Stay current and adopt the defensive framework for AI that works best for your organization. Have a member of the DevSecOps team staying current on the many defensive frameworks available today. Knowing which one best fits an organization’s goals can help secure MLOps, saving time and securing the broader SDLC and CI/CD pipeline in the process. Examples include the NIST AI Risk Management Framework and OWASP AI Security and Privacy Guide.

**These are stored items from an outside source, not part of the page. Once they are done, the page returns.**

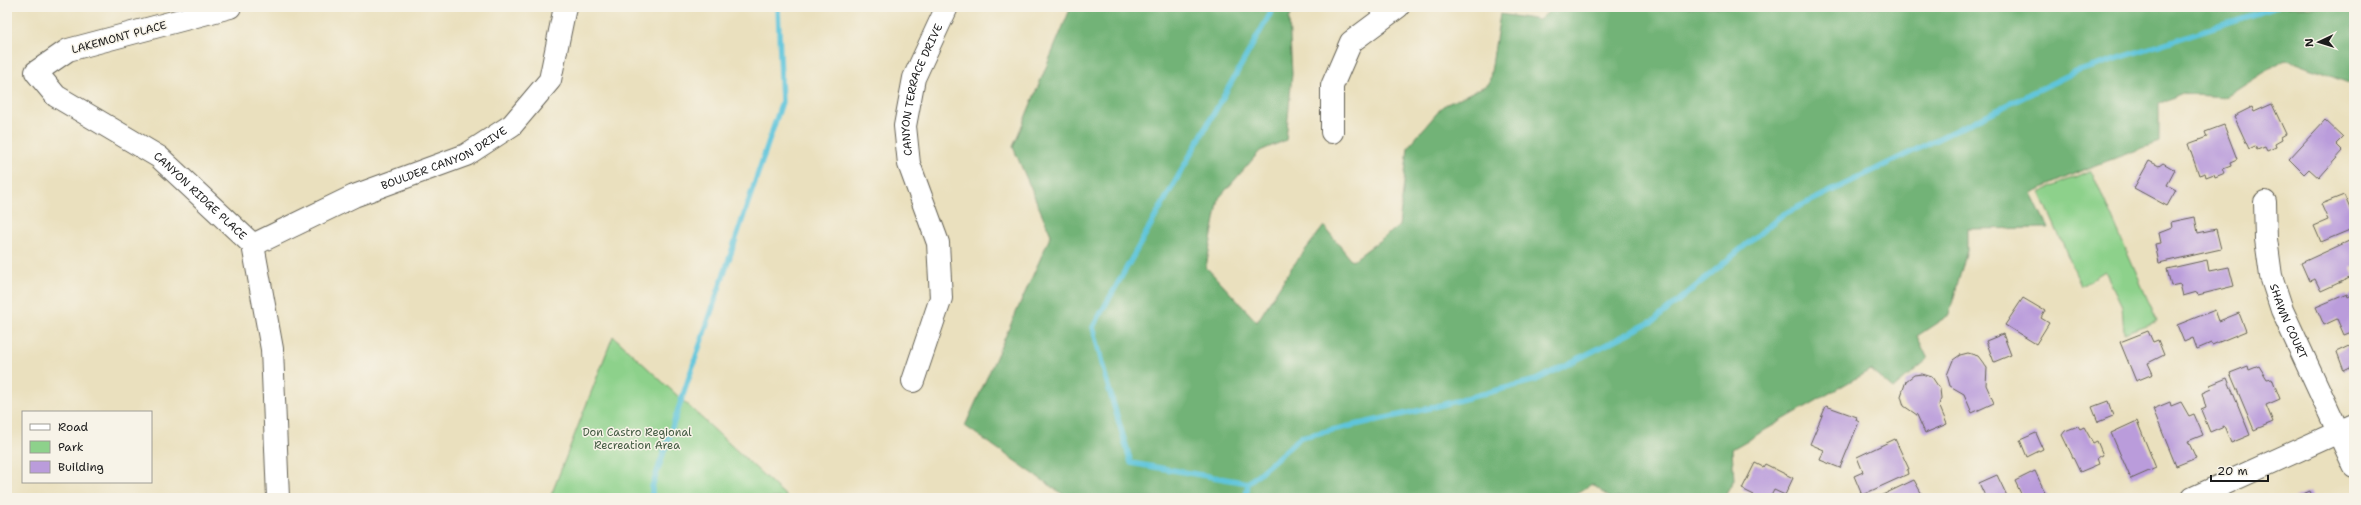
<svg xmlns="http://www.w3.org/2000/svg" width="2361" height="505" font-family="'Shantell Sans',sans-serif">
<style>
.green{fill:#8dd18b;stroke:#547654}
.forest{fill:#72b377;stroke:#47684a}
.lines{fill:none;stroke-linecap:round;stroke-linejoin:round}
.stream{stroke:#5ec5db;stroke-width:5.5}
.building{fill:#ba9cdb}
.minor-casing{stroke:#646155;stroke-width:24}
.minor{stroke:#fff;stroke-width:22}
.labels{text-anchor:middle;stroke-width:3;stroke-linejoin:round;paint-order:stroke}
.street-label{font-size:11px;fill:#1c1c1c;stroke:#f7f3e8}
.park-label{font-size:11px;fill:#445b43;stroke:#f7f3e8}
</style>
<rect width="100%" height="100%" fill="#f7f3e8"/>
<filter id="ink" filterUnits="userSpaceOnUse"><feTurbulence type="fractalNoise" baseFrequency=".025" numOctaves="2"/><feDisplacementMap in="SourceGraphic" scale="8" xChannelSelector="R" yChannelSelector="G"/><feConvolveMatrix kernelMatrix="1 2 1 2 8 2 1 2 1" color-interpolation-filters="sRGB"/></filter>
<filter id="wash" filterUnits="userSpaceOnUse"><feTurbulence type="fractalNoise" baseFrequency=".012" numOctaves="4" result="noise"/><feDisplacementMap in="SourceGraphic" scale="16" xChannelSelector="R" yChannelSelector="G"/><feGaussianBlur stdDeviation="0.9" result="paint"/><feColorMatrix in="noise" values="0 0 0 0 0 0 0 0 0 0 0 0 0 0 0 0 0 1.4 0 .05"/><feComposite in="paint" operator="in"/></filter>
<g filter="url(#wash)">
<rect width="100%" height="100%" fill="#eae0be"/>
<path class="green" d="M2091 170 2157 321 2124 333 2122 306 2105 271 2081 286 2040 192Z
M613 336 788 498H550Z"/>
<path class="forest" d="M1071 7H1295L1289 19 1292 74 1286 140 1260 151 1219 198 1206 267 1257 322 1292 267 1324 226 1352 261 1399 226 1408 147 1443 106 1489 84 1500 14 1539 20 1554 7H2354V85L2285 59 2226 97 2180 94 2159 104V142L2083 170 2031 193 2048 228 1967 229V250L1949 315 1917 336 1928 359 1893 389 1870 370 1732 449 1734 480 1724 498H1610L1592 484 1569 498H1068L965 426 1051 235 1013 147Z"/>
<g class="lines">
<path class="stream" d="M1248 483 1131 463 1106 379 1093 327 1274 7
M652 498V487L782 102 778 7
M1246 498 1248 483 1301 437 1426 409 1536 380 1655 320 1782 215 2073 73 2276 7"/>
</g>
<g id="blocks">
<path class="building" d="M2272 104 2286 134 2281 137 2282 140 2275 144 2276 147 2267 151 2265 147 2257 150 2255 146 2249 149 2234 116 2252 107 2254 112Z
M2325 120 2343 137 2336 144 2343 151 2319 178 2309 169 2304 174 2289 159Z
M2224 125 2237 159 2230 162 2231 166 2223 169 2225 173 2215 177 2214 174 2206 177 2205 173 2199 175 2188 144 2207 137 2205 132Z
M2149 161 2159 166 2163 163 2175 170 2167 185 2176 190 2167 206 2134 188Z
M2344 195 2352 213 2354 212 2352 229 2321 242 2314 226 2328 220 2321 204Z
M2195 217 2198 233 2216 229 2221 249 2159 263 2155 244 2161 243 2159 233 2172 228 2171 222Z
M2349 241 2354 252V265L2350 267 2354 276 2321 291 2315 279 2309 281 2301 263Z
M2207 260 2209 271 2229 267 2234 286 2198 295 2197 292 2183 296 2180 284 2171 286 2167 269Z
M2347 294 2348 297 2354 294V331L2344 335 2337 319 2324 325 2316 307Z
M2023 298 2045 311 2041 318 2049 323 2036 344 2005 325Z
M2215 310 2219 321 2239 313 2246 331 2212 345 2211 343 2197 349 2193 338 2184 342 2177 325Z
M2148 331 2153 342 2158 340 2164 355 2148 363 2153 374 2136 381 2120 342Z
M2003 334 2011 355 1994 362 1986 341Z
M2354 344V377L2350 368 2344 371 2337 352Z
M1968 353 1978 356 1987 368 1986 385 1994 403 1972 413 1964 394 1950 386 1947 375 1953 360 1960 355Z
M2248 366 2249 370 2259 366 2267 379 2272 378 2280 399 2266 405 2273 422 2254 430 2230 373Z
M1922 374 1932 377 1940 389 1941 398 1939 405 1947 424 1925 433 1917 415 1904 406 1901 396 1906 381 1914 375Z
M2227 378 2250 435 2231 443 2224 426 2210 432 2201 410 2206 408 2202 393 2211 389 2210 385Z
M2108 401 2113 416 2098 422 2092 407Z
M2170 402 2171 406 2181 402 2189 416 2194 414 2203 435 2188 441 2196 458 2176 466 2153 409Z
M1826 406 1857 417 1856 420 1859 422 1840 468 1820 460 1824 450 1810 444Z
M2137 421 2156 468 2131 479 2111 433Z
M2078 426 2080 429 2084 427 2093 443 2097 441 2103 455 2097 458 2099 464 2080 472 2062 435 2065 431Z
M2036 433 2043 449 2027 457 2020 440Z
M1895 439 1909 469 1907 470 1908 474 1862 495 1854 476 1863 472 1857 457Z
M1755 463 1763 467 1765 464 1793 478 1785 495 1774 490 1770 498H1752L1754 495 1742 489Z
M2035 471 2043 488 2049 498H2023L2015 481Z
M1997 475 2008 498H1986L1979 483Z
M1914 480 1924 498H1876Z
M2310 491 2313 498H2294Z"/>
</g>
</g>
<g filter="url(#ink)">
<use href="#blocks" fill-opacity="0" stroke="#646155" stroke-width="1"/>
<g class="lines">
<g class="minor-casing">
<g id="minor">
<path id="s1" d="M230 7 68 50 36 72 56 96 159 157 253 245 272 349 278 498"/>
<path d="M1332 132V86L1351 42 1398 7"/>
<path id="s2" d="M2265 202 2266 239 2271 276 2282 310 2354 466"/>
<path id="s3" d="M253 245 354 196 466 155 512 125 550 80 565 7"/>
<path id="s4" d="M913 381 941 298 938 243 909 164 905 126 914 78 947 7"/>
<path d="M2193 498 2354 425"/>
</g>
</g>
<use href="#minor" class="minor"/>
</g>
</g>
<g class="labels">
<g class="street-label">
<text transform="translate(119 37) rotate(-15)" y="4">LAKEMONT PLACE</text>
<text dy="4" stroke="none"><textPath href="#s4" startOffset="304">CANYON TERRACE DRIVE</textPath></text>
<text dy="4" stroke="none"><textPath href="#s3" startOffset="210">BOULDER CANYON DRIVE</textPath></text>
<text dy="4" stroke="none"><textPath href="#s1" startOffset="414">CANYON RIDGE PLACE</textPath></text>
<text dy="4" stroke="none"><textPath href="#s2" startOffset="123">SHAWN COURT</textPath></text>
</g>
<g class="park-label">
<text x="637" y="436">Don Castro Regional<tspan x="637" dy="13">Recreation Area</tspan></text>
</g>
</g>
<rect width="2361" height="505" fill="none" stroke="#f7f3e8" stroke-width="24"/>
<rect x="22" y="411" width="130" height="72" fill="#f7f3e8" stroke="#9f9d96"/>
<rect x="30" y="424" width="20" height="6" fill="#ffffff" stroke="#9f9d96"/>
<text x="58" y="431" font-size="12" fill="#1c1c1c">Road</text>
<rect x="30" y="441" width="20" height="12" fill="#8dd18b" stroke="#9f9d96"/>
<text x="58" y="451" font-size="12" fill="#1c1c1c">Park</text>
<rect x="30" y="461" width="20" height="12" fill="#ba9cdb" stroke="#9f9d96"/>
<text x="58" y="471" font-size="12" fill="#1c1c1c">Building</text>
<g transform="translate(2319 42) rotate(266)" stroke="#f7f3e8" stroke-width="3" paint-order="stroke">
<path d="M0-3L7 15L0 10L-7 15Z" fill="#1c1c1c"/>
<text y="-6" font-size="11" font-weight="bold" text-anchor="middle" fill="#1c1c1c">N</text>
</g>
<path d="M2211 475v6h57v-6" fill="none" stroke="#1c1c1c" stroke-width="2"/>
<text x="2217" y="475" font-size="12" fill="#1c1c1c" stroke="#f7f3e8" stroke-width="3" paint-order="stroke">20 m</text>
</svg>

Reduce the threat of synthetic data-based attacks by integrating biometric modalities and passwordless authentication techniques into every identity access management system. VentureBeat has learned that synthetic data is increasingly being used to impersonate identities and gain access to source code and model repositories. Consider using a combination of biometrics modalities, including facial recognition, fingerprint scanning, and voice recognition, combined with passwordless access technologies to secure systems used across MLOps. Gen AI has proven capable of helping produce synthetic data. MLOps teams will increasingly battle deepfake threats, so taking a layered approach to securing access is quickly becoming a must-have.
Audit verification systems randomly and often, keeping access privileges current. With synthetic identity attacks starting to become one of the most challenging threats to contain, keeping verification systems current on patches and auditing them is critical. VentureBeat believes that the next generation of identity attacks will be primarily based on synthetic data aggregated together to appear legitimate.